Seattle Yard generally operated seven engines on three shifts per day; jobs at: 6:30 am, 7:00 am, 7:59 am; 2:30 pm, 3:59 pm; 10:30 pm and 11:59 pm. Jobs were filled on a daily markup board, the same system used on the Northern Pacific. Yardmen of low seniority, such as me, were lucky to make the 3:59 pm job. The 2:30 pm job was the higher prestige front "lead" job; staffed by self-described good "car handlers," perhaps seen as cowboys by others. The 3:59 job did some front lead switching, but mainly tramped around; taking cuts to the waterfront; or working barges; or going to the Argo Interchange; and often took #200's connection out to Black River for that train's 8:00 pm arrival from Tacoma.
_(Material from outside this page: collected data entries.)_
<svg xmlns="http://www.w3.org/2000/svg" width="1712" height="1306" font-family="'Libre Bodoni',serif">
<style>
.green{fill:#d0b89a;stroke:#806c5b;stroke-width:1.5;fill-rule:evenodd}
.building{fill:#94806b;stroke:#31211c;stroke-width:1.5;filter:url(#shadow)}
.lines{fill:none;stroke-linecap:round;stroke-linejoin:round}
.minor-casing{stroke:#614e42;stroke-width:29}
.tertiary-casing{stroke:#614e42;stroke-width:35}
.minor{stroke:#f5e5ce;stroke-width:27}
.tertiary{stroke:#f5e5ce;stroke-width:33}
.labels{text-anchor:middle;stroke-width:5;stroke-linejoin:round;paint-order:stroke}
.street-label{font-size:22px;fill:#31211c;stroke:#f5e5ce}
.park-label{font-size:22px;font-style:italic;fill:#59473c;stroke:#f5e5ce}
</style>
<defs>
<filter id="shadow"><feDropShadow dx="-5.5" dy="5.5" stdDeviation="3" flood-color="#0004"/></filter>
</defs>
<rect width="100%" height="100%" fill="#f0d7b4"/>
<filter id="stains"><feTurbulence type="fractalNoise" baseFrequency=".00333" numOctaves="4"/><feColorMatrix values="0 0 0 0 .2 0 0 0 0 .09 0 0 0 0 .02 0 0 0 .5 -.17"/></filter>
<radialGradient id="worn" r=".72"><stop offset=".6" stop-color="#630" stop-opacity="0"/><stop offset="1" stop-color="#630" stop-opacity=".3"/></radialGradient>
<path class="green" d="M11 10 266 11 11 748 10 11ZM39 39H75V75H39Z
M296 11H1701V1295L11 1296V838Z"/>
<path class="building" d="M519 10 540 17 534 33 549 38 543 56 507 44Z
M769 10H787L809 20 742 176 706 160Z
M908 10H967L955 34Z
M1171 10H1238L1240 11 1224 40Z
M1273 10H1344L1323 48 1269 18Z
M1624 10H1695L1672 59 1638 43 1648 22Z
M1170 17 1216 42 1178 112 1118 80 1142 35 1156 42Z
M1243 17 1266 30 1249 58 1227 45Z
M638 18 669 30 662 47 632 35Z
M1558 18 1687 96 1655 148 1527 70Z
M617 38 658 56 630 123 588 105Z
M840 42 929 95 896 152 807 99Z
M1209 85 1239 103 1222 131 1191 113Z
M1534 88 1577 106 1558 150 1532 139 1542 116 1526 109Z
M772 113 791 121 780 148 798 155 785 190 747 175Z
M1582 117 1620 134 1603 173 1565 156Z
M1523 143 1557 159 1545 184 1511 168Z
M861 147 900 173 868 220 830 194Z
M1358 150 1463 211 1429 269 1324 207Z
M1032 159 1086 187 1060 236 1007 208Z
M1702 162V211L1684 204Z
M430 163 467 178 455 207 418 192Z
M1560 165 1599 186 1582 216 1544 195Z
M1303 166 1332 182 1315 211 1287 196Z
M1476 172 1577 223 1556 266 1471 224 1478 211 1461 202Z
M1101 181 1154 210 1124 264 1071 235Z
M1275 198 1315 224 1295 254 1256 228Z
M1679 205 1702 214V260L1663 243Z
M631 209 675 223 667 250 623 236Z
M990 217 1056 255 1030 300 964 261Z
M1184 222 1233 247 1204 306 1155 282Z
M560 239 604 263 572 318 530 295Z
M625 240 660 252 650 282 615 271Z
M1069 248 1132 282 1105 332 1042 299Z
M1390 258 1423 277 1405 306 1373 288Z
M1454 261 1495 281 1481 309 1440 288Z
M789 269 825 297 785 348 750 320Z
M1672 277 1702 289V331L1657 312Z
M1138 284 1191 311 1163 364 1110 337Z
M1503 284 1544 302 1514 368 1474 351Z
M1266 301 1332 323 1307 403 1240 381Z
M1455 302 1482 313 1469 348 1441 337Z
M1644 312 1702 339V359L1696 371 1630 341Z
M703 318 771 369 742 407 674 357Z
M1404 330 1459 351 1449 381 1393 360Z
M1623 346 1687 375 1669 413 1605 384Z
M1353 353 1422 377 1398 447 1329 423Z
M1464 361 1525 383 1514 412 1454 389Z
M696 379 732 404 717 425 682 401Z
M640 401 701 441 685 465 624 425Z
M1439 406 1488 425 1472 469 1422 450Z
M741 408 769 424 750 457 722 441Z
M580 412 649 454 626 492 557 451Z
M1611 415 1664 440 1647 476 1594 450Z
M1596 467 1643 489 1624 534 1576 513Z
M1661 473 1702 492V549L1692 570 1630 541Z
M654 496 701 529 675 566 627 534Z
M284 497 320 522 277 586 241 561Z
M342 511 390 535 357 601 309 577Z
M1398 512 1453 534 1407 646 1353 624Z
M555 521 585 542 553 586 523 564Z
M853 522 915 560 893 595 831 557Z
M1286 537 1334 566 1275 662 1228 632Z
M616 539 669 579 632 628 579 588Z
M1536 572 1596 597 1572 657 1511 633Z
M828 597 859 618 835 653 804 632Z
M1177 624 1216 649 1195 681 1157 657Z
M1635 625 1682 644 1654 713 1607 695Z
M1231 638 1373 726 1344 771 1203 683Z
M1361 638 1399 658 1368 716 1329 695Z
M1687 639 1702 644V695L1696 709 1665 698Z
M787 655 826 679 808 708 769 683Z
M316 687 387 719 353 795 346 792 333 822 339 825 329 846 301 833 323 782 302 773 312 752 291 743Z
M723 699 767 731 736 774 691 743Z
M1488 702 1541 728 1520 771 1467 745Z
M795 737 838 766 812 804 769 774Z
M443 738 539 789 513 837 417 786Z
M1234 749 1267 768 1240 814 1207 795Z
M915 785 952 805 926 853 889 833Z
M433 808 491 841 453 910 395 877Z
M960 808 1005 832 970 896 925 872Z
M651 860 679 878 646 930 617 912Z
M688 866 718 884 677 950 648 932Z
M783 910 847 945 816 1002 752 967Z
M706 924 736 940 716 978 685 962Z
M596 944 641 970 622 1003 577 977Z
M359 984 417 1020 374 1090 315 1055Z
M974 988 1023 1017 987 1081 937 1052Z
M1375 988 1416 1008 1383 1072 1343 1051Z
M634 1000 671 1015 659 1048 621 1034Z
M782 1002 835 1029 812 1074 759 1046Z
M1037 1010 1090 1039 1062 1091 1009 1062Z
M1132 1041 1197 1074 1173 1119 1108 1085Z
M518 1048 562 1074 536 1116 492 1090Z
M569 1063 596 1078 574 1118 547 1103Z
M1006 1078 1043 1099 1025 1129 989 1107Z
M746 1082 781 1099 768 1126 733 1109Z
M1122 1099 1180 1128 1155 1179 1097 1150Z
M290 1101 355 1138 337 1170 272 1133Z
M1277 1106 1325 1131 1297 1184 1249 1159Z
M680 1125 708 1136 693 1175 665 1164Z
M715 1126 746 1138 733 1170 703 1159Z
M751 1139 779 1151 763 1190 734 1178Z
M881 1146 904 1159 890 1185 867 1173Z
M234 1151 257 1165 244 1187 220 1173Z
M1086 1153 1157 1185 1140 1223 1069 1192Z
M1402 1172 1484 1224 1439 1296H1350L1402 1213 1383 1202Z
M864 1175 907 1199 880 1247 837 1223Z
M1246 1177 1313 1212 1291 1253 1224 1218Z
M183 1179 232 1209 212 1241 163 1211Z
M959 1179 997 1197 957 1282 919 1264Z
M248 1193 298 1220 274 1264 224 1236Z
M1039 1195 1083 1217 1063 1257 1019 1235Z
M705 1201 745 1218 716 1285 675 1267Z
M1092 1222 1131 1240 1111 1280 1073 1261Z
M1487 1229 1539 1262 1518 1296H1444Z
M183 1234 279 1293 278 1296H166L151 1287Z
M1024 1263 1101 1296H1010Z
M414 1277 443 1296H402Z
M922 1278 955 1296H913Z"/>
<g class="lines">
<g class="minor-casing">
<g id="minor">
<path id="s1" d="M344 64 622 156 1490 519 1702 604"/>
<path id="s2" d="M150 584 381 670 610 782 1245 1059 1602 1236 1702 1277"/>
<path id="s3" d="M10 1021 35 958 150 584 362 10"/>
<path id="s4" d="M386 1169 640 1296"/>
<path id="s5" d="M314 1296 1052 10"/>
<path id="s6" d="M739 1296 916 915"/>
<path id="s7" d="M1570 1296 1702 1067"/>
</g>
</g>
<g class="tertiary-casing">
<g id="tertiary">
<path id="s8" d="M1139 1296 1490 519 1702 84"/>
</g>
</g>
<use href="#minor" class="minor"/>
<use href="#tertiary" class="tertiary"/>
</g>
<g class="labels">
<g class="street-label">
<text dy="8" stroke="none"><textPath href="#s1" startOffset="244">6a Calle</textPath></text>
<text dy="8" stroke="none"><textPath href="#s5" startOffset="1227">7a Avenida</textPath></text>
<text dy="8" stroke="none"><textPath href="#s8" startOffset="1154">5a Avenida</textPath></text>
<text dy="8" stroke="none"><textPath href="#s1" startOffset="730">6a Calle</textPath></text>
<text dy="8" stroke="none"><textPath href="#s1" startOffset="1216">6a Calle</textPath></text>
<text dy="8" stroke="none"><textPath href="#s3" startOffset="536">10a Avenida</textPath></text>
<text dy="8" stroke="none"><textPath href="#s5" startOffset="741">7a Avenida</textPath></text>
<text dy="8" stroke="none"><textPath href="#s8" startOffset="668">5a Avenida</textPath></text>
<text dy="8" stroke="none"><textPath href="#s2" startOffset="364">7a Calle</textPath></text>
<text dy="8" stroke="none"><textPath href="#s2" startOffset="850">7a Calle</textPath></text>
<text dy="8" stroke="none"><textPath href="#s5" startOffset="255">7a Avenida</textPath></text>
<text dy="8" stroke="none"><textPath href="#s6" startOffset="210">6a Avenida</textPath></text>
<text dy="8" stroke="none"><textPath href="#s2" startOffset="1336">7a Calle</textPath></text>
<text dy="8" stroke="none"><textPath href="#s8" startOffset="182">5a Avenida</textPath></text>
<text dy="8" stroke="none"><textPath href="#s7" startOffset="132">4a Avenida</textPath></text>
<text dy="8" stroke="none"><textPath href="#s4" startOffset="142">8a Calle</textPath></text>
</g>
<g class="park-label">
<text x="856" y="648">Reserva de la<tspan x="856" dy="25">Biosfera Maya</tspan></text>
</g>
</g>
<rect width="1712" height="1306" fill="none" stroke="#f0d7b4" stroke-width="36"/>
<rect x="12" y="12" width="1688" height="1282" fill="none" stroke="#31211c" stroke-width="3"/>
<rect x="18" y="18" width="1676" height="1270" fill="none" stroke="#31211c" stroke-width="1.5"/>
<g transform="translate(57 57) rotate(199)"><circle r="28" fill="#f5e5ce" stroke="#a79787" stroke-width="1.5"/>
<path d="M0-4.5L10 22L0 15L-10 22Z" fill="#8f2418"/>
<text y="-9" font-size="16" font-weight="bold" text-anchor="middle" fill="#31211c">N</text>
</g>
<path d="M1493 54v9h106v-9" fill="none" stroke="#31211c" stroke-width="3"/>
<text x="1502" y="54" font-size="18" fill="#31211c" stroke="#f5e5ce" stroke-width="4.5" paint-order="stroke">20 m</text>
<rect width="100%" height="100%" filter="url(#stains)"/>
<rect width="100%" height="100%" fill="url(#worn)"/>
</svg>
Contrary to the conventional thinking about the Milwaukee Road, Seattle Yard was the major generator of traffic for Lines West. While it might seem obvious in retrospect in that Seattle is a larger city than Tacoma, the Milwaukee's presence in the Northwest railroad scene was obscure in Seattle but dominant in Tacoma. But Seattle provided the freight for more than one, and perhaps two mainline trains a day:

  1. Out of the Port of Seattle, 30 or more TOFC/COFC cars daily.
  2. British Columbia Railway traffic via barge from North Vancouver, 15 or more cars daily.
  3. Barge traffic from the Port Angeles - Port Townsend 14th Sub, 15 cars daily.
  4. Cargill and Fisher Flour grain traffic terminating in Seattle.
  5. Port of Seattle break-bulk from Pier 30, 10 or more boxcars daily.
  6. Interchange traffic received from, or delivered to the Burlington Northern and Union Pacific at the Argo Interchange.
  7. Traffic originating or terminating at various Seattle industries such as Sears, Roebuck & Co., U.S. Plywood, West Coast Paper, Sam Wylde Co. and Rainier Cold Storage.